Foto: Fábio Jardelino/NE10 Projeto prevê construção de 12 prédios no Cais José Estelita, área central do Recife (Foto: divulgação) Veja texto publicado o blog Cidades para Pessoas, da jornalista especializada em planejamento urbano Natália Garcia.
Carta aberta ao prefeito de Recife Na última semana estive em Recife para o Seminário Internacional de Mobilidade, organizado pela empresa Porto Digital.
Foi uma honra (e ao mesmo tempo triste) ser a única mulher dentre os palestrantes e um prazer poder expor as ideias que acumulei ao longo de dois anos com o projeto Cidades para Pessoas, com o qual percorri 12 destinos pelo mundo em busca de ideias que tivessem melhorado as cidades para seus habitantes.
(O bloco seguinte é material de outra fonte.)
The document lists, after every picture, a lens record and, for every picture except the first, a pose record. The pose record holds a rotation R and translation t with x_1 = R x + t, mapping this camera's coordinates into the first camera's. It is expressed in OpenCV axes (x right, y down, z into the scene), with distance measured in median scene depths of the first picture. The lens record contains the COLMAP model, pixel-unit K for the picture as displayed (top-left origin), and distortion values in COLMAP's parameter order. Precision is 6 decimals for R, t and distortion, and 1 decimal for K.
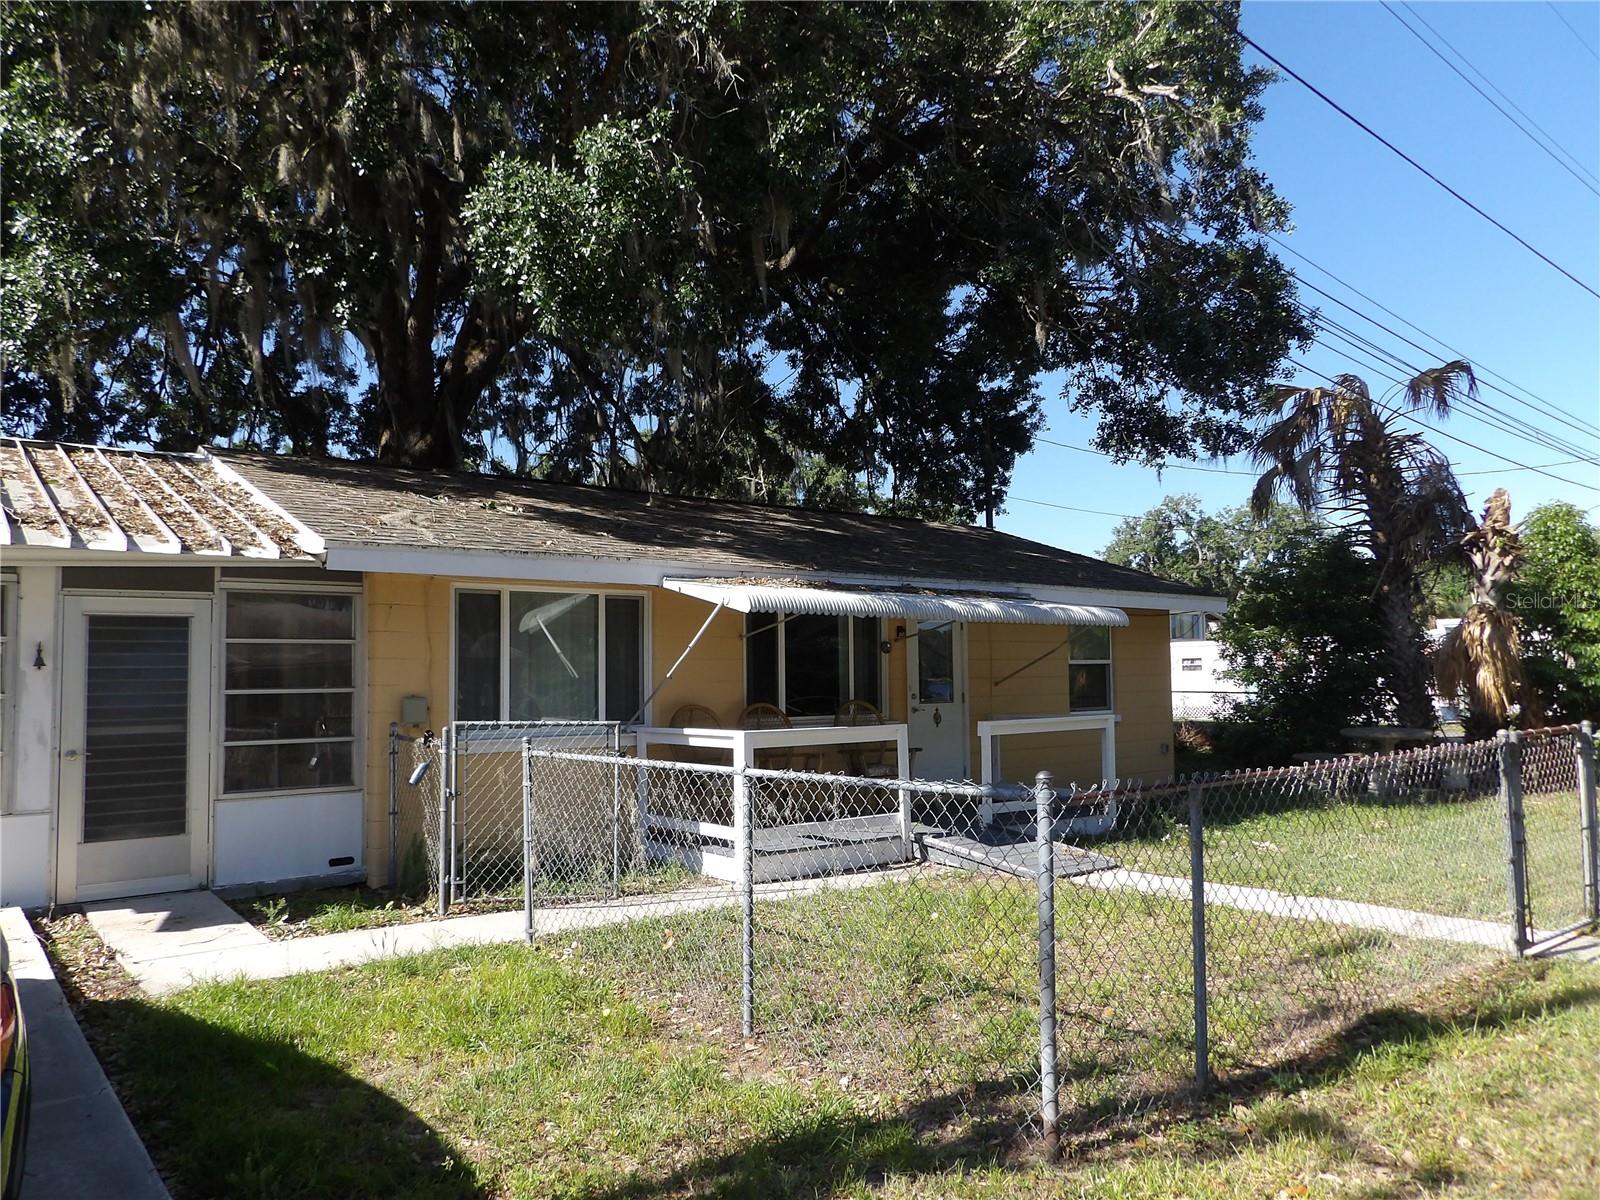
lens RADIAL K [[1147.9, 0, 783.7], [0, 1147.9, 592.7], [0, 0, 1]] dist [-0.029654, 0.038097]
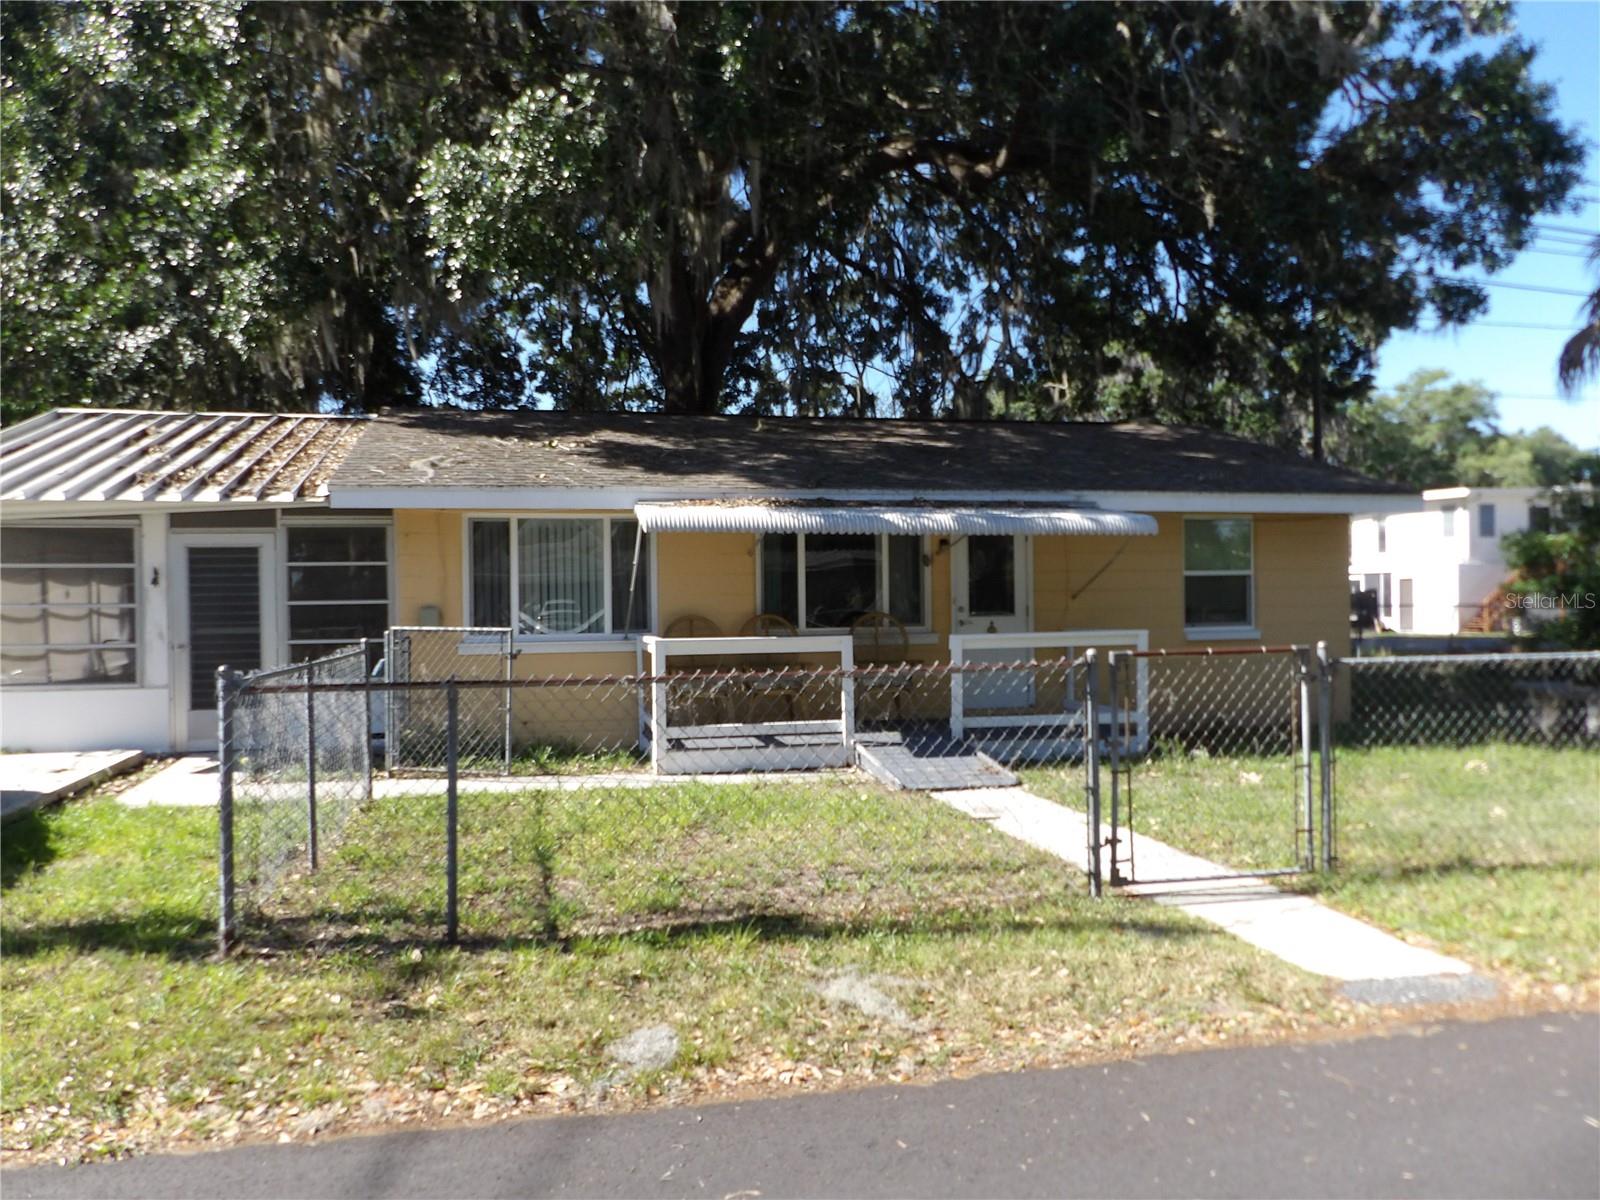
lens RADIAL K [[1147.9, 0, 787.0], [0, 1147.9, 605.4], [0, 0, 1]] dist [-0.029654, 0.038097]
pose [[0.902456, 0.003994, -0.430763, 0.539875], [0.033717, 0.996235, 0.079874, 0.002937], [0.429460, -0.086607, 0.898924, 0.052072]]
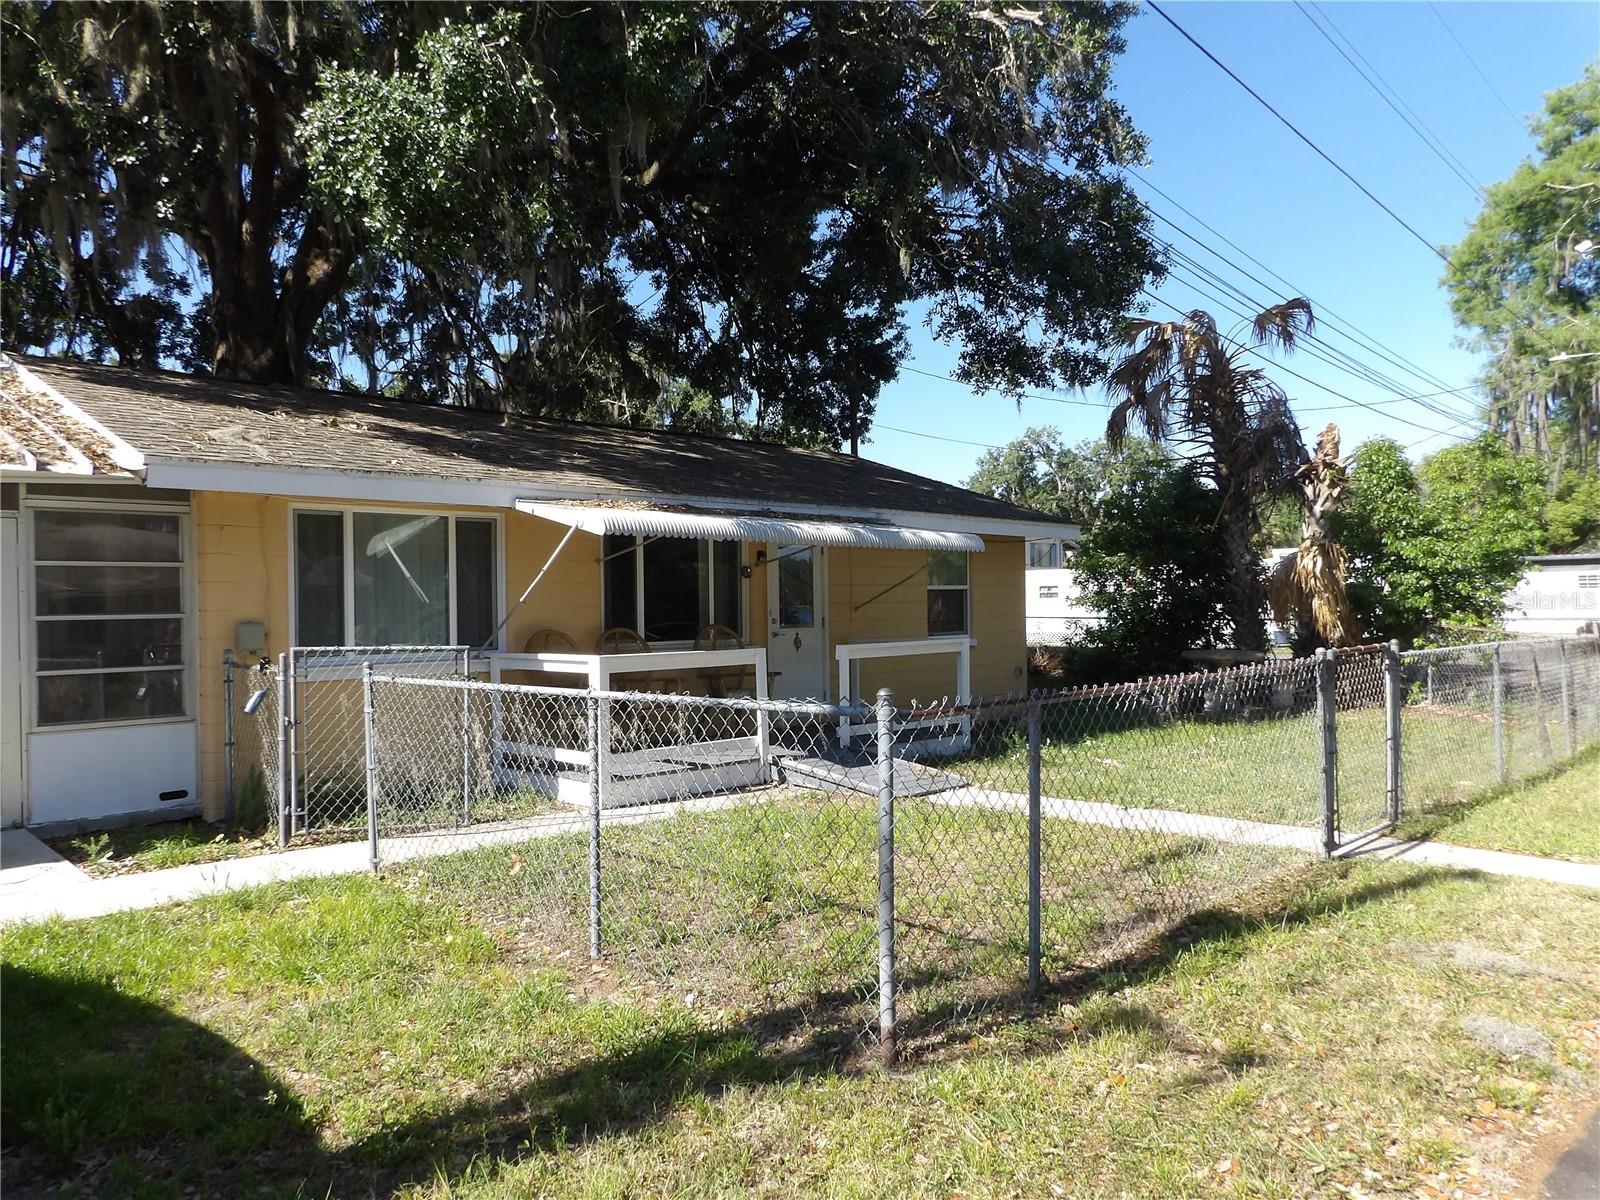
lens RADIAL K [[1147.9, 0, 785.5], [0, 1147.9, 592.6], [0, 0, 1]] dist [-0.029654, 0.038097]
pose [[0.993289, -0.001090, 0.115657, 0.009617], [-0.006124, 0.998057, 0.062004, 0.004066], [-0.115500, -0.062296, 0.991352, 0.007147]]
Essa foi minha primeira vez em Recife.
E a única coisa em que eu conseguia pensar era “por que é que eu não vim antes??”.
Que linda cidade!
Na saída do seminário, que foi sediado na Agência Central do Banco do Brasil, na região do Recife Velho, pude passear e apreciar a arquitetura histórica, conheci o marco zero, tomei cerveja no Bar Central, assisti a um show do Bixiga 70 na Praça do Arsenal e fiquei maravilhada com os blocos que já tomavam as ruas no pré carnaval, batucando deliciosos frevos e sambas.
A efervescência dos espaços públicos e essa quantidade de atrações gratuitas que a cidade me ofereceu me fizeram amar Recife de cara.
No final da noite, caminhando à beira do Capibaribe, lembrei-me de uma noite em Paris, quando eu caminhava à beira do rio Sena e pensava em como aquela cidade era agradável, em como aquela relação de poder chegar perto do rio era deliciosa.
Enquanto apreciava a cidade, pensei no desafio que o senhor tem nas mãos: deixar um bom legado em sua gestão e conseguir preservar essa efervescência em Recife.
Tomara que o senhor consiga.
Quando cheguei em São Paulo, pelo aeroporto internacional de Guarulhos, e vim de carro pela Marginal Tietê, uma via expressa de 11 faixas para veículos que impede as pessoas de chegarem perto dos rios, fiquei pensando em todos as escolhas urbanísticas equivocadas que foram sendo tomadas ao longo da nossa história e em como torço para que Recife siga outro caminho, priorizando as pessoas e a qualidade de vida.
Não é à toa que digo isso ao senhor.
Preciso confessar que algumas coisas me preocuparam na cidade.
A primeira delas foi o hotel em que fiquei hospedada: o Transamerica Prestige, no bairro do Pina.
Um hotel à beira-mar, mas sem uma calçada que convide os hóspedes a caminharem até a praia.
Dificultar ou não encorajar o acesso às áreas mais bonitas da cidade pelos moradores e turistas implica na diminuição do uso e ocupação dos espaços públicos.
O resultado pode acabar sendo uma cidade linda, mas perigosa.
E essa efervescência pode ser perder.
O senhor não faz ideia dos esforços que já vi prefeitos de outras cidades no mundo fazerem para recuperá-la.
Todas essas cidades precisaram percorrer um caminho de degradação dos espaços públicos para, então, passarem por um momento de sua retomada e revitalização.
Tomara que, em Recife, essa etapa da degradação total possa ser pulada… Passeando pela cidade, houve um lugar em especial que me chamou a atenção.
Uma série de galpões antigos na beira de um cais.
Meus olhos brilharam ao imaginar as possibilidades de ocupação daquele local pelas pessoas tão criativas e festeiras que conheci no pré-carnaval de rua.
Em uma cidade em que as pessoas têm uma conexão tão forte com os espaços públicos, parecia óbvio que um local com tremenda vocação para se tornar mais um espaço de e lazer e serviço públicos fosse seguida.
Infelizmente não tardei a descobrir que tratava-se do famoso Cais José Estelita.
Há algum tempo tenho acompanhado, à distância e sem saber detalhes, um movimento de moradores de Recife que eram contra a demolição desses galpões para a construção de um empreendimento imobiliário que reuniria espaços residenciais e serviços.
Trata-se do projeto Novo Recife.
Quando assisti esse vídeo, uma representação do projeto pela construtora Moura Dubeux, entendi, horrorizada, porque tantas manifestações.
Caro prefeito, o senhor tem uma enorme oportunidade nas mãos.
O futuro do Cais José Estelita, na minha modesta opinião, vai definir o legado do senhor nessa cidade.
E, como estudiosa de planejamento urbano e moradora de uma cidade em que medidas tão equivocadas foram tomadas ao longo da história, pergunto ao senhor: como é que gostaria de ser lembrado pelas gerações futuras?